Tasks to carry out:
• A. According to the Columbus Park tour post, in what year was the park granted historic landmark status?
• B. Continue the Columbus Park tour post from its final sentence.

──────── Document passage ────────

Category: Field Trips

Columbus Park Guided Tour

Garden Club of OPRF Field Trip
On Tuesday, October 6, the Garden Club of Oak Park & River Forest sponsored a walk-through Columbus Park. Jette Castro, along with her husband Tony, led the trip for the maximum group of 15. It was a beautiful fall day and most attendees had never visited that part of Columbus Park. You can find a fascinating read about what landscape architect Jens Jensen called, “Balm for the Human Soul,” at , which is the National Park Service official site. Enter in the search space: “Chicago’s Columbus Park.” If you only have limited time, we recommend scrolling down, past the teachers’ section to the section called “Determining the Facts.” Here you will find the fascinating history of the park. I think you will agree that the historic landmark status granted in 2003 is deserved. The group’s take away was one question: “Who knew?”

──────── Listed entries ────────

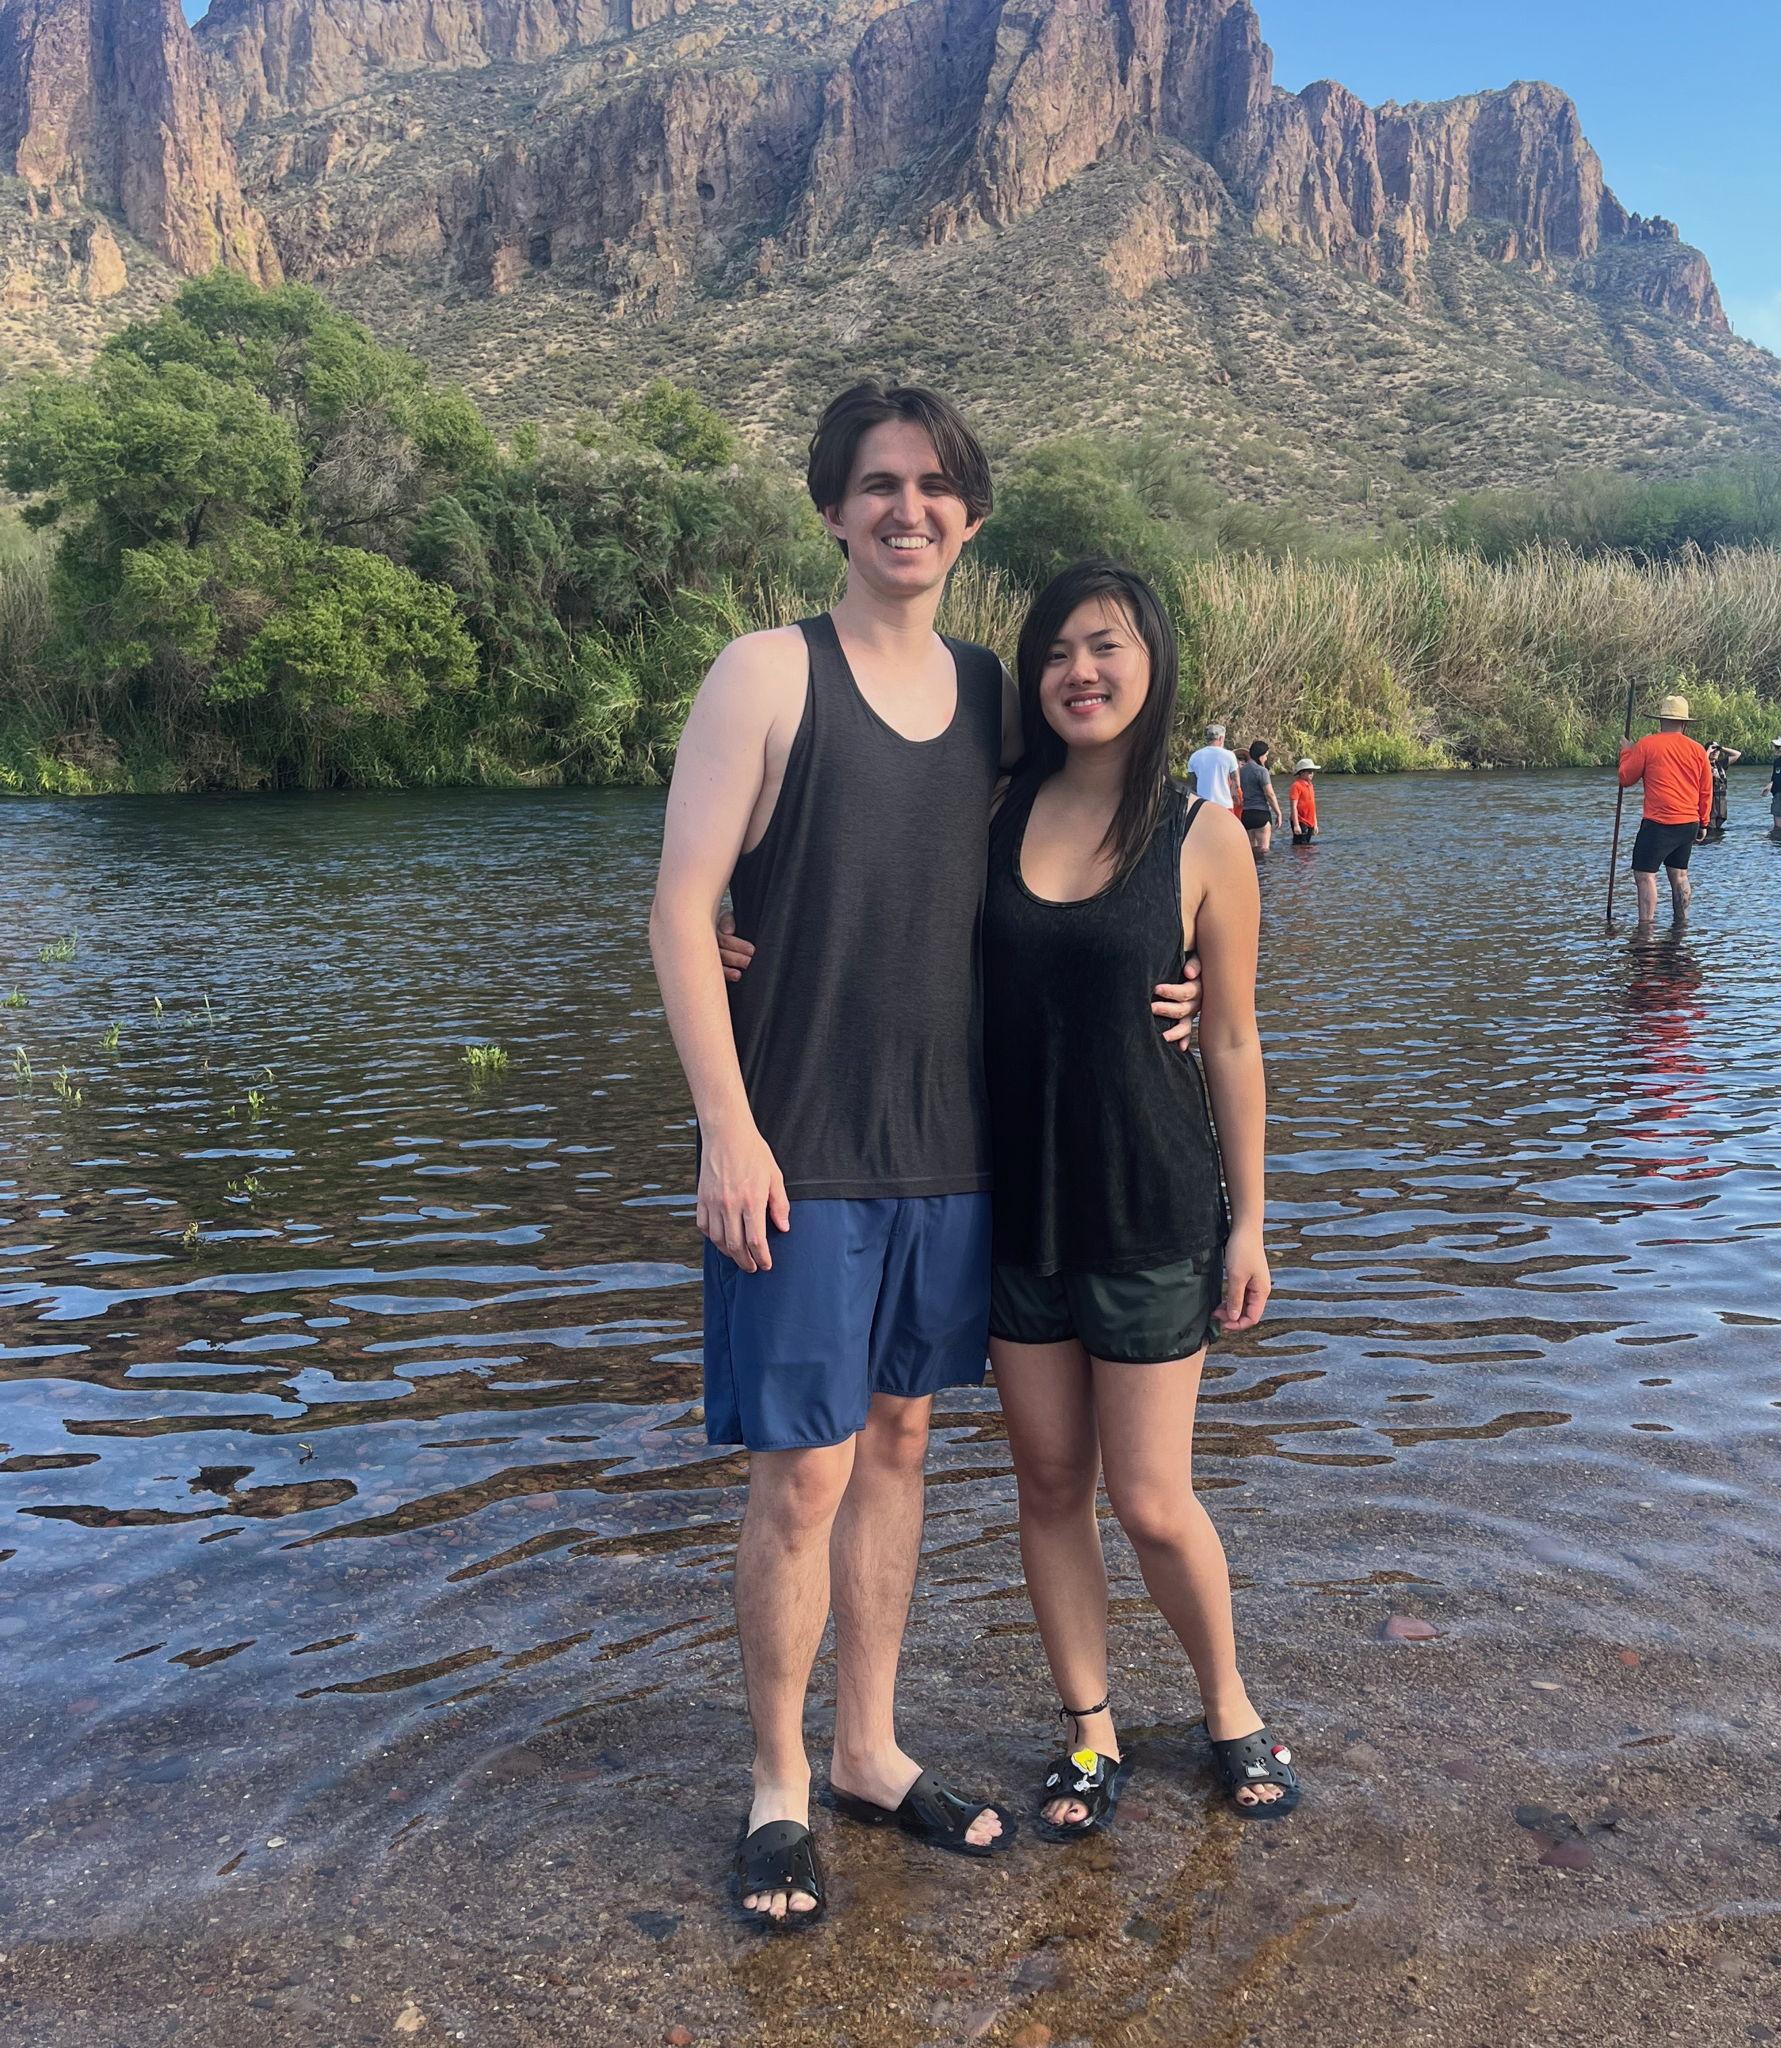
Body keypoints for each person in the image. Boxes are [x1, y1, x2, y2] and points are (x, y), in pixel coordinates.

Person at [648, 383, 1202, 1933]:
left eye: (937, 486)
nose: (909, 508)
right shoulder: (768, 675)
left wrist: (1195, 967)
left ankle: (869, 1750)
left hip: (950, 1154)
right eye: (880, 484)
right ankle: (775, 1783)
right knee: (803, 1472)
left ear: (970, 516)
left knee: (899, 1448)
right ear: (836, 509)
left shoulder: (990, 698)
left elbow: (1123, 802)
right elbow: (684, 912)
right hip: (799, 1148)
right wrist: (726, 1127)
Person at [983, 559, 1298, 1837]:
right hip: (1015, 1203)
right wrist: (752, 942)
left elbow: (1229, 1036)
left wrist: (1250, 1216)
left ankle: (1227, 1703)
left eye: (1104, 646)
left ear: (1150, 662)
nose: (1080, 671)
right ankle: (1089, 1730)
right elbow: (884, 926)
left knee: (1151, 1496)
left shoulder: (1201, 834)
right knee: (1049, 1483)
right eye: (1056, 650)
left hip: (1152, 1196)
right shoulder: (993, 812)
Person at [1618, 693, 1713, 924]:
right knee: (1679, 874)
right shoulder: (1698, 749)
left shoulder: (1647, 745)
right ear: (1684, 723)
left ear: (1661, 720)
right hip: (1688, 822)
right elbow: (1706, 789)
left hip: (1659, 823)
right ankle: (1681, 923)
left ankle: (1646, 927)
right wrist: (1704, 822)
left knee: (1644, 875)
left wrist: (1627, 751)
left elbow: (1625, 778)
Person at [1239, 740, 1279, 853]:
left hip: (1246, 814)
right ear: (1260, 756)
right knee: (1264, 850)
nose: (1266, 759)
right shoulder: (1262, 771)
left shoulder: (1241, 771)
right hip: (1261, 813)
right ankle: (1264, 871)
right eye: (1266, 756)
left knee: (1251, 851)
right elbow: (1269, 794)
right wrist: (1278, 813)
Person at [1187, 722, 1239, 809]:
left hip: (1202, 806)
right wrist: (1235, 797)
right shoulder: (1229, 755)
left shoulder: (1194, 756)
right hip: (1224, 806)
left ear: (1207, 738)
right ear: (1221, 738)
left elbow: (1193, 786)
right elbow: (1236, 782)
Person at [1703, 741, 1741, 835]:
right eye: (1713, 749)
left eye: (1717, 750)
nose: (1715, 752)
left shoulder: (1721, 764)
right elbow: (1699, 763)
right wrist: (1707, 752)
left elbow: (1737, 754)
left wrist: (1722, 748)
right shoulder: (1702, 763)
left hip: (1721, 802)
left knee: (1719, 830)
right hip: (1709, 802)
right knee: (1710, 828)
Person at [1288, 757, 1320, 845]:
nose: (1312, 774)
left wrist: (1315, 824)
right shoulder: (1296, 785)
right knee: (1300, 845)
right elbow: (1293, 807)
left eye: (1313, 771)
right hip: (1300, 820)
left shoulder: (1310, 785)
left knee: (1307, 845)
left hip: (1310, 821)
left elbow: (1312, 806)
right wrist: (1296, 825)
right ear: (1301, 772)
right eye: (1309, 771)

────────

Results for the exercise:
• A. 2003

• B.
It was a beautiful fall morning and Jette (& Tony) did an excellent job helping us find birds. Collectively the following birds were observed: a Great Blue Heron, a Red-tailed Hawk, a Northern Flicker, a Brown Creeper, a Northern Cardinal, American Robins, Yellow-rumped Warblers, Wood ducks, Canada Geese, Mallards and sparrows. Club members also enjoyed the flowers like Blue Astors. We learned that the park district found that planting tall plants at the water’s edge keep the geese from walking, and pooping, on their way to the water. Instead they fly directly to the pond. We ended the tour at the Refrectory building patio where we admired its mural from afar as well as the building’s architectural designs. Columbus Park was inaugurated in 1920. According to the 100th Anniversary book, the group learned that Jens Jensen gave a presentation on “Landscape Gardening” to the Garden Club of OPRF in February of 1919.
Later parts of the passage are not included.